Please rewrite the records from their start through the line holding "19 min read", inclusive, with "presentations" replaced by "reports" and everything else unchanged. Leave the pictures out of the answer.
*** The data ***
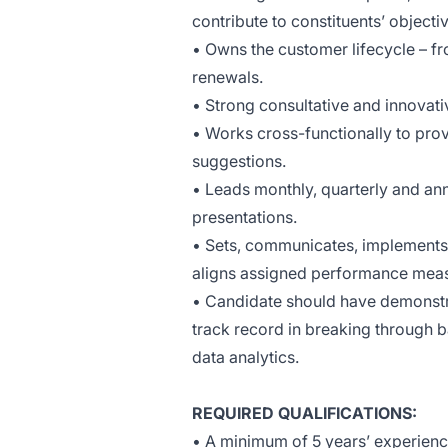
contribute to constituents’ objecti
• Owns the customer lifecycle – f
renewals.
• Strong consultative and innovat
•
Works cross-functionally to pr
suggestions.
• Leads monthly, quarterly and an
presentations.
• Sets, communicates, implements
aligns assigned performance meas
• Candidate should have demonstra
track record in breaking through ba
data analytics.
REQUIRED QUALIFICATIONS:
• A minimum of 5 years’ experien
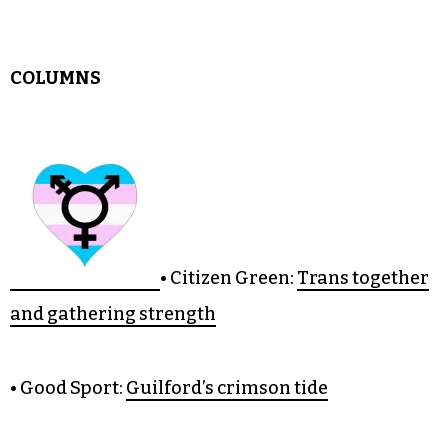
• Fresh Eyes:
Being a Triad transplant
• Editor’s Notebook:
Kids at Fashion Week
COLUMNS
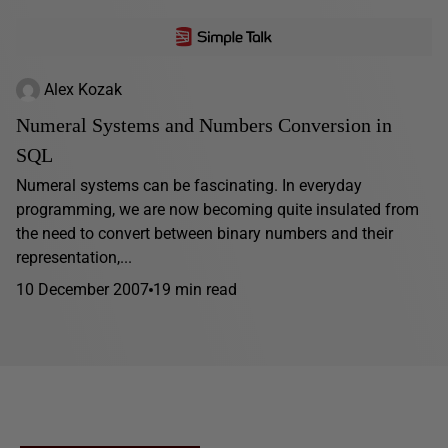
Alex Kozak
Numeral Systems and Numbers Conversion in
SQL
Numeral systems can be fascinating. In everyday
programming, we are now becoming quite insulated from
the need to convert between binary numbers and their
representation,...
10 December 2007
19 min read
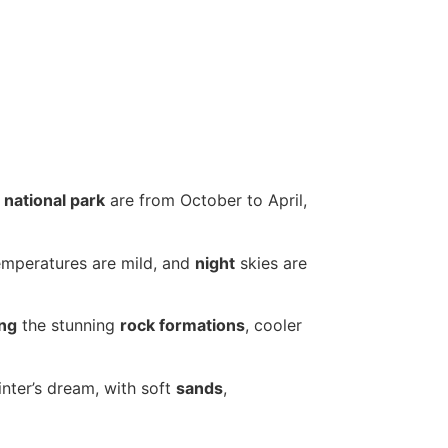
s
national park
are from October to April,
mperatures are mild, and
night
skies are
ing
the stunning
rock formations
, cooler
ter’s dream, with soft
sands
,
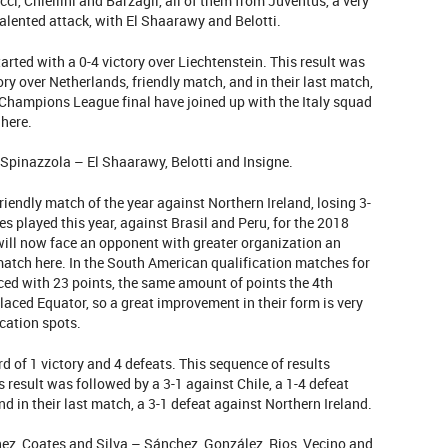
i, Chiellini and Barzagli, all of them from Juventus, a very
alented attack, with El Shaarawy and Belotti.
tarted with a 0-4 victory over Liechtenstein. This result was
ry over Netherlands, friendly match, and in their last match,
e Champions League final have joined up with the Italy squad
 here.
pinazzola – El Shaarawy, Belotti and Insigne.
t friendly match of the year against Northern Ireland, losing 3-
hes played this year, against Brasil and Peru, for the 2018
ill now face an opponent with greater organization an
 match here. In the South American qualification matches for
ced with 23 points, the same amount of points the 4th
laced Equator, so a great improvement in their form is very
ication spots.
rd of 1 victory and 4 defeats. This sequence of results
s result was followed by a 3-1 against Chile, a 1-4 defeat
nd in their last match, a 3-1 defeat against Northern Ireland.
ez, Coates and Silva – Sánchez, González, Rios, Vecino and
*** End of The data ***
* [Written answer]
contribute to constituents’ objecti
• Owns the customer lifecycle – f
renewals.
• Strong consultative and innovat
•
Works cross-functionally to pr
suggestions.
• Leads monthly, quarterly and an
reports.
• Sets, communicates, implements
aligns assigned performance meas
• Candidate should have demonstra
track record in breaking through ba
data analytics.
REQUIRED QUALIFICATIONS:
• A minimum of 5 years’ experien
• Fresh Eyes:
Being a Triad transplant
• Editor’s Notebook:
Kids at Fashion Week
COLUMNS
Alex Kozak
Numeral Systems and Numbers Conversion in
SQL
Numeral systems can be fascinating. In everyday
programming, we are now becoming quite insulated from
the need to convert between binary numbers and their
representation,...
10 December 2007
19 min read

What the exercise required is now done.